Pictures with lens parameters ->

------

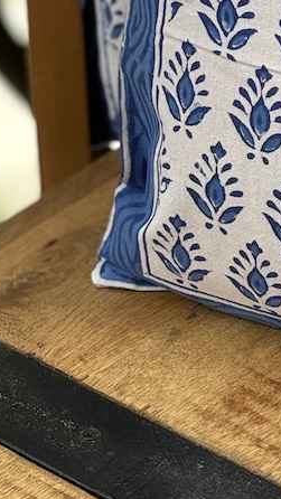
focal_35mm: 214
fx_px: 2834
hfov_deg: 5.6
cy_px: -133
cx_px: 353
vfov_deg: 9.9
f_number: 2.8
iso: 80
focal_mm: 9
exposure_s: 1/99
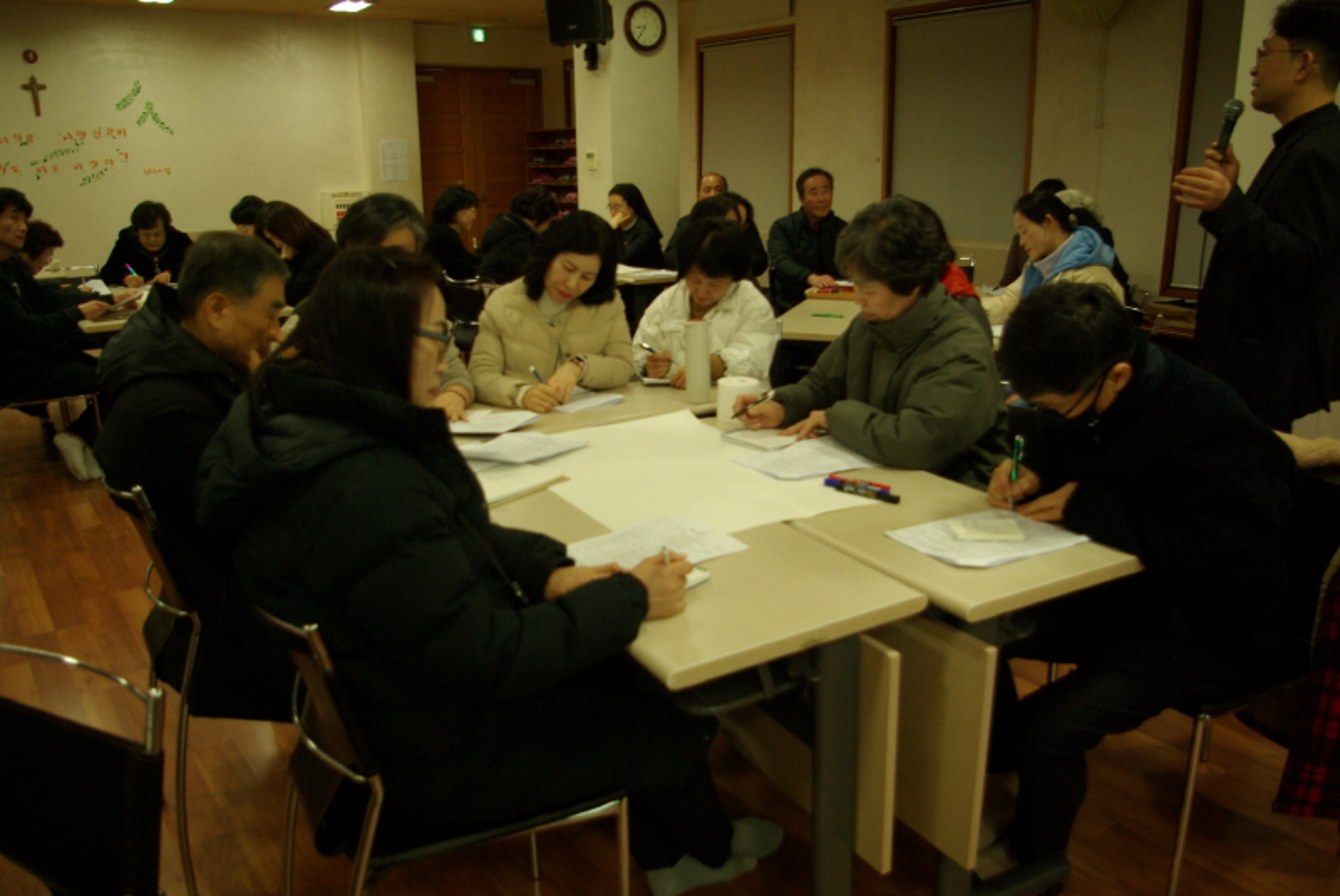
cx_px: 670
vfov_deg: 48.0
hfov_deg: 67.3
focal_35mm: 27
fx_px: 1006
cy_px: 448
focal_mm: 18
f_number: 4
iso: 400
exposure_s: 1/50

------

The problem -> Starting at the line that holds "hfov_deg: 5.6", retype every line through the end of the data, both ends included. Pictures stay out of the copy.

Result of the exercise ->
hfov_deg: 5.6
cy_px: -133
cx_px: 353
vfov_deg: 9.9
f_number: 2.8
iso: 80
focal_mm: 9
exposure_s: 1/99
cx_px: 670
vfov_deg: 48.0
hfov_deg: 67.3
focal_35mm: 27
fx_px: 1006
cy_px: 448
focal_mm: 18
f_number: 4
iso: 400
exposure_s: 1/50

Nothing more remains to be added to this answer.